Dalam aksi protes terbaru pada Rabu, 11 Desember 2024, puluhan demonstran mendatangi gerbang PT Asahimas di Ciwandan, memblokir Jalan Raya Cilegon-Anyer sebagai bentuk tekanan. Jalan utama ini lumpuh total akibat blokade truk dan pembakaran ban bekas yang dilakukan massa.
Tak hanya itu, ketegangan meningkat ketika demonstran mencoba merangsek masuk ke area perusahaan, memicu bentrok singkat dengan aparat kepolisian.
Seorang anggota PGSB, Marto Sobar, menuding PT Asahimas tidak menunjukkan itikad baik untuk berkolaborasi dengan pengusaha lokal.
“Hingga kini, kontribusi CSR sangat minim.

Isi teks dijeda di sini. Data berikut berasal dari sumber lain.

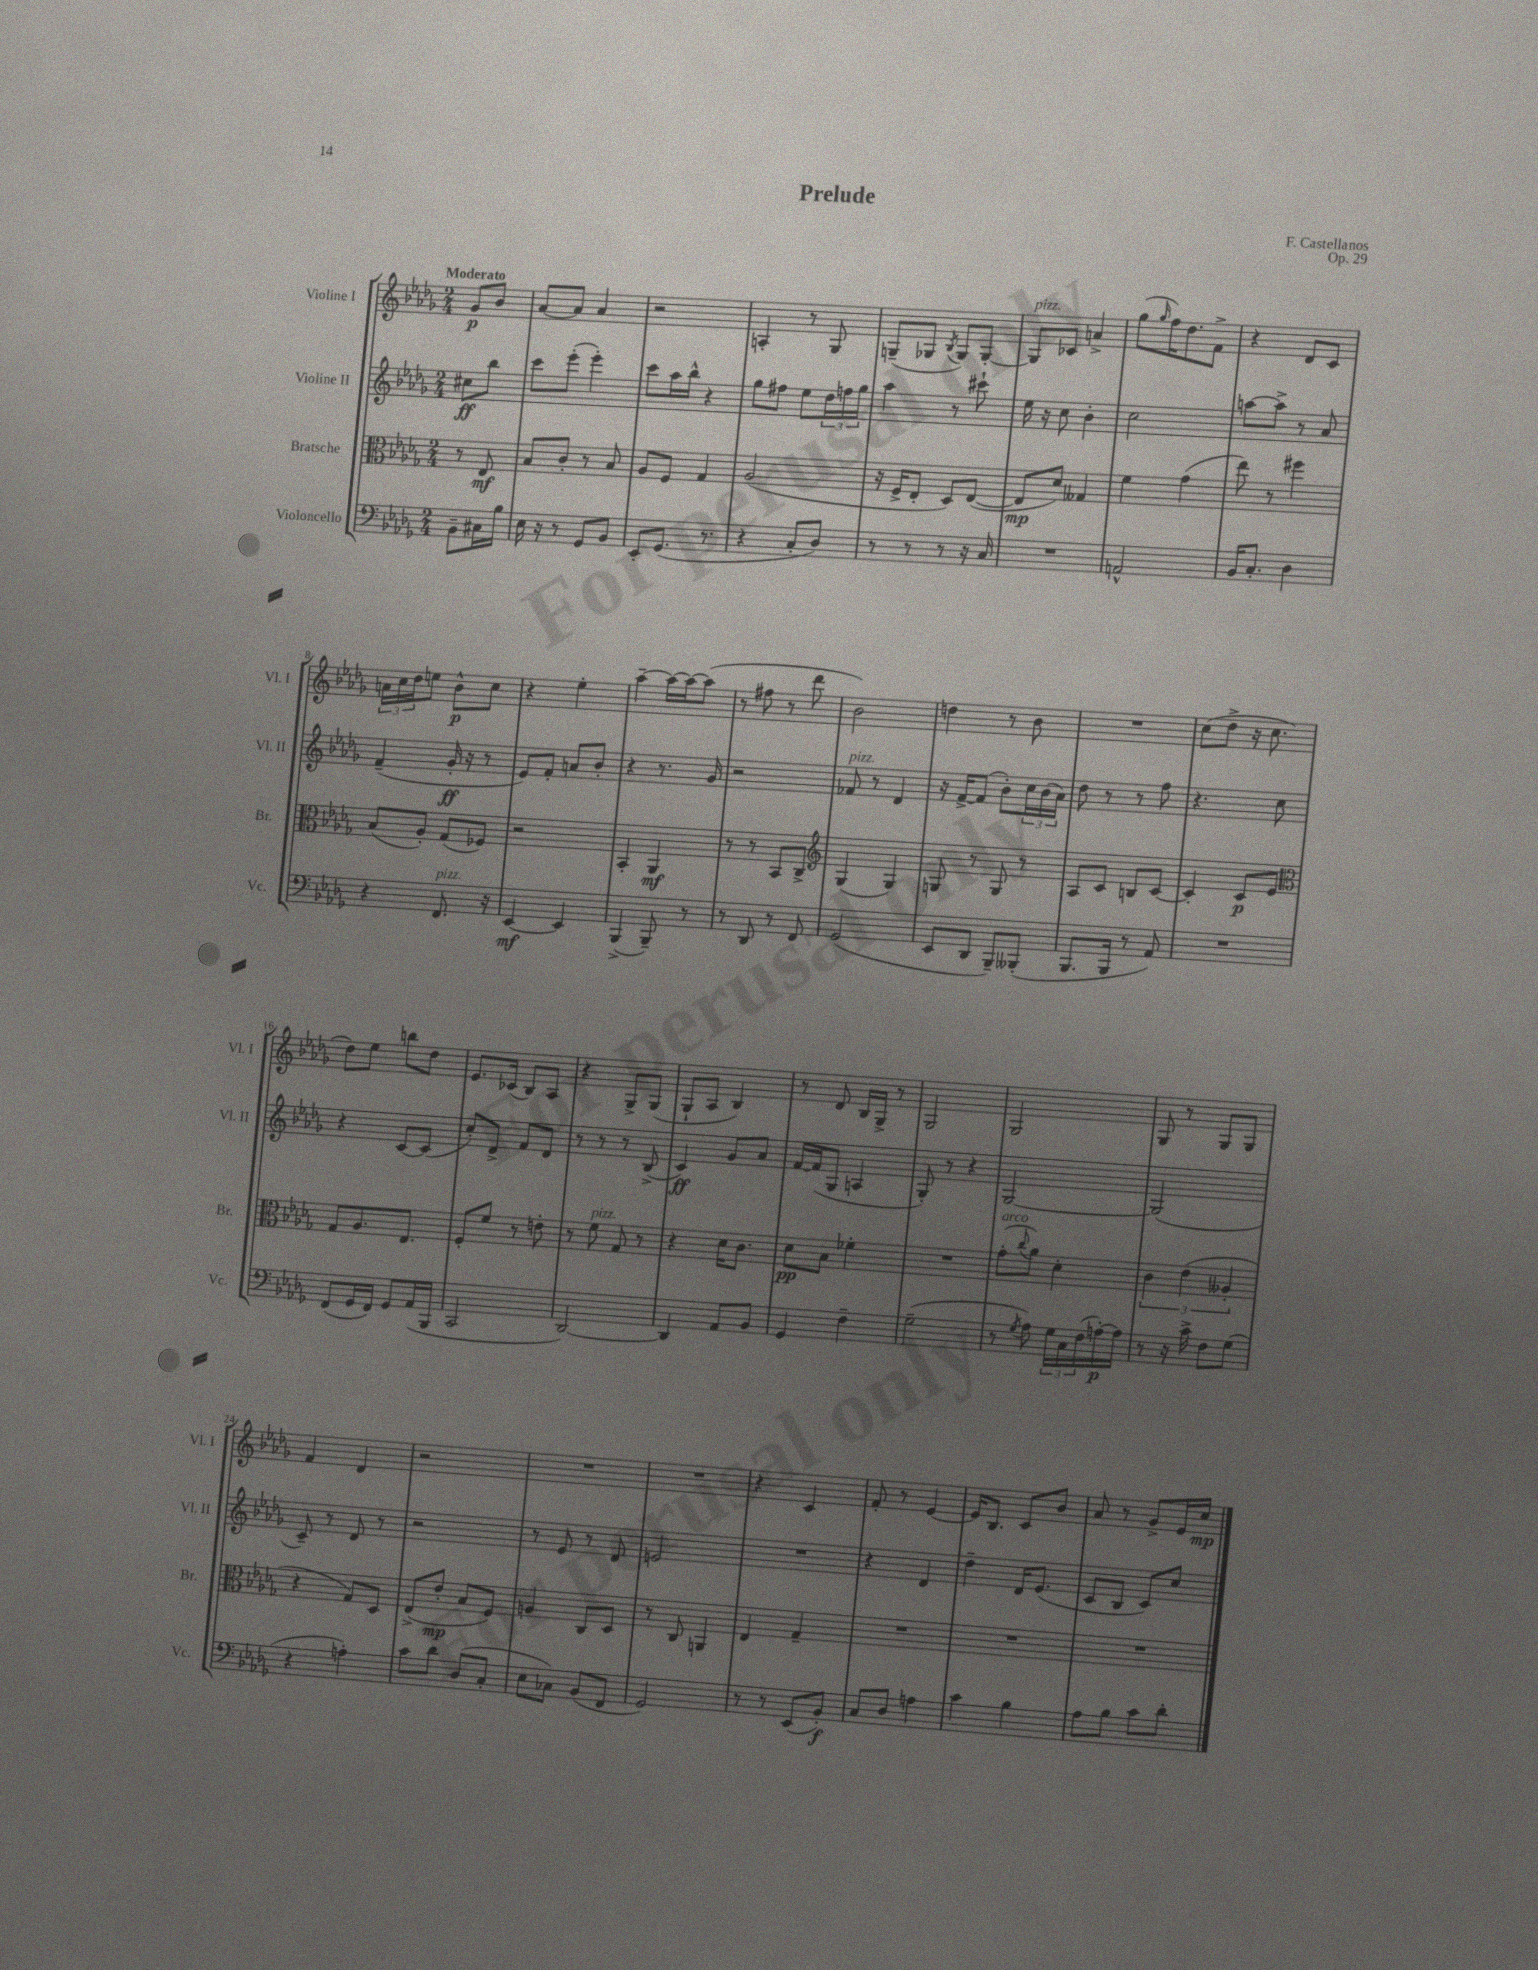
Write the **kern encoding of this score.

**kern	**dynam	**kern	**dynam	**kern	**dynam	**kern	**dynam
*part4	*part4	*part3	*part3	*part2	*part2	*part1	*part1
*staff4	*staff4	*staff3	*staff3	*staff2	*staff2	*staff1	*staff1
*I"Violoncello	*	*I"Bratsche	*	*I"Violine II	*	*I"Violine I	*
*I'Vc.	*	*I'Br.	*	*I'Vl. II	*	*I'Vl. I	*
*clefF4	*	*clefC3	*	*clefG2	*	*clefG2	*
*k[b-e-a-d-g-]	*	*k[b-e-a-d-g-]	*	*k[b-e-a-d-g-]	*	*k[b-e-a-d-g-]	*
*M2/4	*	*M2/4	*	*M2/4	*	*M2/4	*
=	=	=	=	=	=	=	=
!	!	!	!	!	!	!LO:TX:a:B:t=Moderato	!
8BB-~\L	.	8r	.	8cc#X\L	ff	8g-/L	p
16C#X\L	.	8E-/	mf	8bb-\J	.	8b-/J	.
16B-\JJ	.	.	.	.	.	.	.
=1	=1	=1	=1	=1	=1	=1	=1
16E-\	.	8B-/L	.	8ccc\L	.	[8a-/L	.
16r	.	.	.	.	.	.	.
8r	.	8c'/J	.	(8eee-'\J	.	8a-/J]	.
8GG-/L	.	8r	.	4eee-'\)	.	4a-/	.
8BB-/J	.	8B-/	.	.	.	.	.
=2	=2	=2	=2	=2	=2	=2	=2
8EE-'/L	.	8A-/L	.	8ccc\L	.	2r	.
(8.GG-/J	.	8F/J	.	16aa-\L	.	.	.
.	.	.	.	16bb-^^\JJ	.	.	.
.	.	4G-/	.	4r	.	.	.
8.r	.	.	.	.	.	.	.
=3	=3	=3	=3	=3	=3	=3	=3
4r	.	(2A-/	.	8gg-\L	.	4An'/	.
.	.	.	.	8ff#X\J	.	.	.
8C'/L	.	.	.	8ee-\L	.	8r	.
8D-/J)	.	.	.	24dd-\L	.	8G-/	.
.	.	.	.	24ffn\	.	.	.
.	.	.	.	24gg-\JJ	.	.	.
=4	=4	=4	=4	=4	=4	=4	=4
8r	.	16r	.	4aa-\	.	(8Gn~/L	.
.	.	16F^/KL	.	.	.	.	.
8r	.	8E-'/J	.	.	.	8G-X/J	.
.	.	.	.	.	.	8qB-/	.
8r	.	8D-/L)	.	8r	.	8G-/L)	.
16r	.	([8E-/J	.	8ccc#X`\	.	[8G-'/J	.
16C/	.	.	.	.	.	.	.
=5	=5	=5	=5	=5	=5	=5	=5
!	!	!	!	!	!	!LO:TX:a:i:t=pizz.	!
2r	.	8E-/L]	mp	16ee-\	.	8G-/L]	.
.	.	.	.	16r	.	.	.
.	.	8d-/J)	.	8cc\	.	8c-X/J	.
.	.	4G--X/	.	4b-'\	.	4an^/	.
=6	=6	=6	=6	=6	=6	=6	=6
2AAn^^/	.	4f\	.	2cc\	.	(8gg-\L	.
.	.	.	.	.	.	16qqgg-/	.
.	.	.	.	.	.	16ff\K)	.
.	.	.	.	.	.	8.dd-\	.
.	.	(4g-\	.	.	.	.	.
.	.	.	.	.	.	8f^\J	.
=7	=7	=7	=7	=7	=7	=7	=7
16BB-/KL	.	8ee-\)	.	[8aan\L	.	4r	.
8.C'/J	.	.	.	.	.	.	.
.	.	8r	.	8aa^\J]	.	.	.
4D-\	.	4ff#X\	.	8r	.	8d-/L	.
.	.	.	.	8a-/	.	8c/J	.
!!LO:LB:g=z
=8	=8	=8	=8	=8	=8	=8	=8
4r	.	(8B-/L	.	(4f~/	.	24an\LL	.
.	.	.	.	.	.	24cc\	.
.	.	.	.	.	.	24dd-\J	.
.	.	8A-'/J)	.	.	.	8een\J	.
!LO:TX:a:i:t=pizz.	!	!	!	!	!	!	!
8.FF/	.	(8G-/L	.	16g-'/	ff	8b-^^\L	p
.	.	.	.	16r	.	.	.
.	.	8F-X/J)	.	8r	.	8cc\J	.
16r	.	.	.	.	.	.	.
=9	=9	=9	=9	=9	=9	=9	=9
[4EE-/	mf	2r	.	8e-/L)	.	4r	.
.	.	.	.	8f'/J	.	.	.
4EE-/]	.	.	.	8an/L	.	4ee-'\	.
.	.	.	.	8b-'/J	.	.	.
=10	=10	=10	=10	=10	=10	=10	=10
(4BBB-^/	.	4BB-'/	.	4r	.	[4aa-~\	.
8BBB-~/)	.	4AA-/	mf	8.r	.	16aa-\LL_	.
.	.	.	.	.	.	16aa-\J_	.
8r	.	.	.	.	.	(8aa-\J]	.
.	.	.	.	16g-/	.	.	.
=11	=11	=11	=11	=11	=11	=11	=11
8r	.	8r	.	2r	.	8r	.
8DD-/	.	8r	.	.	.	8ff#X\	.
8r	.	8BB-/L	.	.	.	8r	.
8FF/	.	8C^/J	.	.	.	8ddd-\	.
=12	=12	=12	=12	=12	=12	=12	=12
*	*	*clefG2	*	*	*	*	*
!	!	!	!	!LO:TX:a:i:t=pizz.	!	!	!
(2GG-/	.	(4G-/	.	8f-X/	.	2b-\)	.
.	.	.	.	8r	.	.	.
.	.	4G-/)	.	4d-/	.	.	.
=13	=13	=13	=13	=13	=13	=13	=13
8EE-/L	.	8Gn/	.	16r	.	4ddn\	.
.	.	.	.	[16f^/KL	.	.	.
8DD-/J	.	8r	.	(8f/J]	.	.	.
8BBB-~/L)	.	8G/	.	8b-'\L)	.	8r	.
(8BBB--X'/J	.	8r	.	24cc\L	.	8b-\	.
.	.	.	.	(24b-\	.	.	.
.	.	.	.	24a-\JJ)	.	.	.
=14	=14	=14	=14	=14	=14	=14	=14
8.BBB-/L	.	8A-/L	.	8dd-\	.	2r	.
.	.	8c/J	.	8r	.	.	.
16BBB-/Jk	.	.	.	.	.	.	.
8r	.	8Bn/L	.	8r	.	.	.
8AA-/)	.	[8c/J	.	8ff\	.	.	.
=15	=15	=15	=15	=15	=15	=15	=15
2r	.	4c'/]	.	4.r	.	(8cc\L	.
.	.	.	.	.	.	8dd-^\J	.
.	.	8c/L	p	.	.	16r	.
.	.	.	.	.	.	8.cc\	.
.	.	8e-/J	.	8cc\	.	.	.
!!LO:LB:g=z
=16	=16	=16	=16	=16	=16	=16	=16
*	*	*clefC3	*	*	*	*	*
(8FF/L	.	8G-/L	.	4r	.	8dd-\L)	.
16GG-/L	.	8.A-/	.	.	.	8ee-\J	.
16FF/JJ)	.	.	.	.	.	.	.
8GG-/L	.	.	.	[8c/L	.	8bbn\L	.
.	.	8.E-/J	.	.	.	.	.
(16AA-/L	.	.	.	(8c/J]	.	8dd-\J	.
16BBB-/JJ	.	.	.	.	.	.	.
=17	=17	=17	=17	=17	=17	=17	=17
2CC/	.	8F'/L	.	8cc'/L)	.	8.e-/L	.
.	.	8f/J	.	8d-^/J	.	.	.
.	.	.	.	.	.	(16c-X/Jk	.
.	.	8r	.	8f/L	.	8B-/L)	.
.	.	8en'\	.	8d-/J	.	8A-/J	.
=18	=18	=18	=18	=18	=18	=18	=18
[2DD-/)	.	8r	.	8r	.	4r	.
!	!	!LO:TX:a:i:t=pizz.	!	!	!	!	!
.	.	8f\	.	8r	.	.	.
.	.	8G-/	.	8r	.	8G-^/L	.
.	.	8r	.	(8B-^/	.	(8G-/J	.
=19	=19	=19	=19	=19	=19	=19	=19
4DD-/]	.	4r	.	4c/)	ff	8G-`/L	.
.	.	.	.	.	.	8A-/J	.
8AA-/L	.	16d-\KL	.	8g-/L	.	4B-/)	.
.	.	8.c\J	.	.	.	.	.
8BB-/J	.	.	.	8a-/J	.	.	.
=20	=20	=20	=20	=20	=20	=20	=20
4GG-/	.	8d-\L	pp	[16f/LL	.	8r	.
.	.	.	.	(16f/J]	.	.	.
.	.	8B-\J	.	8G-/J	.	8d-/	.
4F~\	.	4f-X'\	.	4An/	.	16B-/LL	.
.	.	.	.	.	.	16G-^/JJ	.
.	.	.	.	.	.	8r	.
=21	=21	=21	=21	=21	=21	=21	=21
(2G-~\	.	2r	.	8G-'/)	.	2G-/	.
.	.	.	.	8r	.	.	.
.	.	.	.	4r	.	.	.
=22	=22	=22	=22	=22	=22	=22	=22
!	!	!LO:TX:a:i:t=arco	!	!	!	!	!
8r	.	(8g-'\L	.	[2G-/	.	2G-/	.
8qG-/	.	8qqcc/	.	.	.	.	.
8A-\)	.	8a-\J)	.	.	.	.	.
24G-\LL	.	4d-'\	.	.	.	.	.
24C\	.	.	.	.	.	.	.
(24F\	.	.	.	.	.	.	.
[16An'\)	p	.	.	.	.	.	.
16A\JJ]	.	.	.	.	.	.	.
=23	=23	=23	=23	=23	=23	=23	=23
8r	.	6c\	.	(2G-/]	.	8G-/	.
16r	.	.	.	.	.	8r	.
.	.	(6e-\	.	.	.	.	.
16c^\	.	.	.	.	.	.	.
8F\L	.	.	.	.	.	8G-/L	.
.	.	6A--X'/	.	.	.	.	.
(8G-\J	.	.	.	.	.	8G-/J	.
!!LO:LB:g=z
=24	=24	=24	=24	=24	=24	=24	=24
4r	.	4r	.	8c~/)	.	4f/	.
.	.	.	.	8r	.	.	.
4An'\)	.	8G-/L)	.	8d-/	.	4d-/	.
.	.	8D-/J	.	8r	.	.	.
=25	=25	=25	=25	=25	=25	=25	=25
8c\L	.	(8E-^/L	.	2r	.	2r	.
8d-\J	.	8e-'/J	mp	.	.	.	.
(8D-/L	.	8B-/L	.	.	.	.	.
8C'/J	.	8F/J)	.	.	.	.	.
=26	=26	=26	=26	=26	=26	=26	=26
8E-\L	.	4An/	.	8r	.	2r	.
8C-X\J)	.	.	.	8e-/	.	.	.
(8BB-/L	.	8C/L	.	8r	.	.	.
8FF/J	.	8D-/J	.	8d-/	.	.	.
=27	=27	=27	=27	=27	=27	=27	=27
2GG-/)	.	8r	.	2en/	.	2r	.
.	.	8C/	.	.	.	.	.
.	.	4AAn/	.	.	.	.	.
=28	=28	=28	=28	=28	=28	=28	=28
8r	.	4E-/	.	2r	.	4r	.
8r	.	.	.	.	.	.	.
(8EE-/L	.	4G-~/	.	.	.	4c/	.
8BB-'/J)	f	.	.	.	.	.	.
=29	=29	=29	=29	=29	=29	=29	=29
8C/L	.	2r	.	4r	.	8f'/	.
8D-/J	.	.	.	.	.	8r	.
4An\	.	.	.	4d-/	.	[4e-/	.
=30	=30	=30	=30	=30	=30	=30	=30
4c\	.	2r	.	4dd-~\	.	16e-/KL]	.
.	.	.	.	.	.	8.B-/J	.
4B-\	.	.	.	16d-/KL	.	8c/L	.
.	.	.	.	(8.e-/J	.	.	.
.	.	.	.	.	.	8b-/J	.
=31	=31	=31	=31	=31	=31	=31	=31
8A-\L	.	2r	.	8c/L	.	8a-/	.
8B-\J	.	.	.	8B-/J	.	8r	.
8c\L	.	.	.	8c/L)	.	8g-^/L	.
8d-'\J	.	.	.	8cc/J	.	16e-/L	.
.	.	.	.	.	.	16cc/JJ	mp
==	==	==	==	==	==	==	==
*-	*-	*-	*-	*-	*-	*-	*-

Tidak ada prioritas kepada masyarakat sekitar, baik dalam hal bisnis maupun pekerjaan. Ini tidak adil bagi kami yang tinggal di wilayah operasional mereka,” katanya.
Kebijakan CSR yang Dipertanyakan
Dokumen yang diperoleh tim investigasi menunjukkan bahwa PT Asahimas mencatat keuntungan signifikan pada tahun fiskal terakhir.
Namun, realisasi CSR yang mereka laporkan hanya mencakup kegiatan sporadis, seperti donasi sembako dan pelatihan kerja kecil-kecilan yang dinilai tidak berdampak besar pada pemberdayaan ekonomi masyarakat lokal.
Pakar kebijakan industri, Ahmad Munir, menilai konflik ini sebagai cerminan lemahnya regulasi pemerintah daerah terkait kewajiban perusahaan terhadap masyarakat sekitar.
“Regulasi ada, tetapi pengawasannya lemah. Akibatnya, perusahaan cenderung mengambil langkah minimalis dalam memenuhi kewajiban sosial mereka,” jelas Munir.
Krisis ini menunjukkan betapa rapuhnya hubungan antara masyarakat lokal dan perusahaan besar di kawasan industri. Jika dibiarkan, ketegangan ini tidak hanya mengancam stabilitas sosial, tetapi juga iklim investasi di Cilegon.
Sementara itu, PGSB telah menyatakan akan terus melanjutkan aksi hingga tuntutan mereka dipenuhi. “Kami tidak akan mundur. Keadilan untuk masyarakat lokal adalah harga mati,” tegas Ismatullah.